**TASKS FOR THIS EXERCISE**
A: In the remembrance of Harold Bloom below, the writer says you have to be careful with the ones who get to you early. Explain why, using the reasons the text gives, in one to three sentences.
B: Decide whether each statement agrees with the remembrance of Harold Bloom below. Answer yes or no, and quote the deciding words of the text.
(i) Bloom's parents spoke only Yiddish.
(ii) Bloom's brother gave him a Hart Crane book for his birthday.
(iii) Bloom was 10 years old when he was asked how he planned to make a living.
C: Answer these questions from the remembrance of Harold Bloom below.
(i) At what age did Bloom die?
(ii) Where did Bloom live as a boy?
(iii) Where and in what year was the photo of Bloom taken?

A student remembers the great literary critic, who died this week at 89

by
David Yaffe
October 16, 2019
Photo: Pascal Perich/Contour by Getty Images
Harold Bloom in New York City, 2011 Photo: Pascal Perich/Contour by Getty Images
Photo: Pascal Perich/Contour by Getty Images
Harold Bloom in New York City, 2011 Photo: Pascal Perich/Contour by Getty Images

You have to be careful with the ones who get to you early. You haven’t developed your defenses, you don’t know who you are yet, and you are still reading enough to catch up. The condition that I am speaking of is “influence,” and the person who really defined it, in a heady mixture of Freud and Gershom Scholem and Dr. Johnson, is Harold Bloom. When Bloom was a boy in the Eastern Bronx he was asked, at the age of 12, how he planned to make a living. “I want to read poetry,” he said. He was then told, for the first time in his life, that there were professors of poetry at places called Harvard and Yale. His parents spoke only Yiddish. His sister got him a Hart Crane book for his birthday. He would grow up to be a figure of influence himself, and with this influence came notoriety, and with this notoriety, much tsuris.

**THE DATA**
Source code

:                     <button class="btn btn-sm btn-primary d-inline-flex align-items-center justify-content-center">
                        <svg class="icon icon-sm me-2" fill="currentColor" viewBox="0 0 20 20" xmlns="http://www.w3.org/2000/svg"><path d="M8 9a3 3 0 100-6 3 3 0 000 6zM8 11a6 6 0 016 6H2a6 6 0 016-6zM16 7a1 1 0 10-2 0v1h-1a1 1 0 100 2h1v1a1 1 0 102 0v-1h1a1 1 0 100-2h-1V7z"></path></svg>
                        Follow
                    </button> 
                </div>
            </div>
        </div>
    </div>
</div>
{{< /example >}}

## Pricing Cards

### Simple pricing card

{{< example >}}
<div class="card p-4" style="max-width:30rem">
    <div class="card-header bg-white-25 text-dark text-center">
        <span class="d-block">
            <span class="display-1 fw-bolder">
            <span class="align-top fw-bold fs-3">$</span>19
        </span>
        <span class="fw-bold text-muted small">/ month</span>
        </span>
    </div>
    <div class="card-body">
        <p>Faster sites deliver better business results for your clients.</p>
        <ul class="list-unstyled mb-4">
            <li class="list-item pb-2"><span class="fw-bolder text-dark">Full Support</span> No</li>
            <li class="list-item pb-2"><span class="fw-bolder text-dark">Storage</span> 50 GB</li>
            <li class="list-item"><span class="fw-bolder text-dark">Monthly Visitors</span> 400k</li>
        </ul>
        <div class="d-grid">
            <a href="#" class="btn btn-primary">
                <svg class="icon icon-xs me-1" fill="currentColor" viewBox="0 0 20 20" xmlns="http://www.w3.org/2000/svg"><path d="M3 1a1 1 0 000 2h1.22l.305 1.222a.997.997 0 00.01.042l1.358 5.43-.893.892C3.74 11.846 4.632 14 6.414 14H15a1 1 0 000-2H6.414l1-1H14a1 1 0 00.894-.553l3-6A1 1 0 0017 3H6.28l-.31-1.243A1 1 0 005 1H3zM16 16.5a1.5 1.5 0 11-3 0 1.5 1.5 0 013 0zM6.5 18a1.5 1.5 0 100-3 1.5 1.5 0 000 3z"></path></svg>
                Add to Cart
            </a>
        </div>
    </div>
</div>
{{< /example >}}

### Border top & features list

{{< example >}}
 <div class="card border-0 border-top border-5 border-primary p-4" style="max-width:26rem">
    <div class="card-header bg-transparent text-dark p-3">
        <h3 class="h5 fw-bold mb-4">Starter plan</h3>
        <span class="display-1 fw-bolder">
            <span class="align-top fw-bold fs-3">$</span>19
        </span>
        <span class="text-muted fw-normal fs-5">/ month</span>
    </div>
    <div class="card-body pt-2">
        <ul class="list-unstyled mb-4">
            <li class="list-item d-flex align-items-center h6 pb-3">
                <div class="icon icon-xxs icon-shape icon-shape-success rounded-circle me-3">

**ANSWERS TO THE EXERCISES**
A: Early on, you haven't developed your defenses and don't yet know who you are. You are also still reading enough to catch up, so an early influence can take hold easily.

B:
(i) Yes: "His parents spoke only Yiddish."
(ii) No: "His sister got him a Hart Crane book for his birthday."
(iii) No: "at the age of 12, how he planned to make a living"

C:
(i) 89
(ii) The Eastern Bronx
(iii) New York City, 2011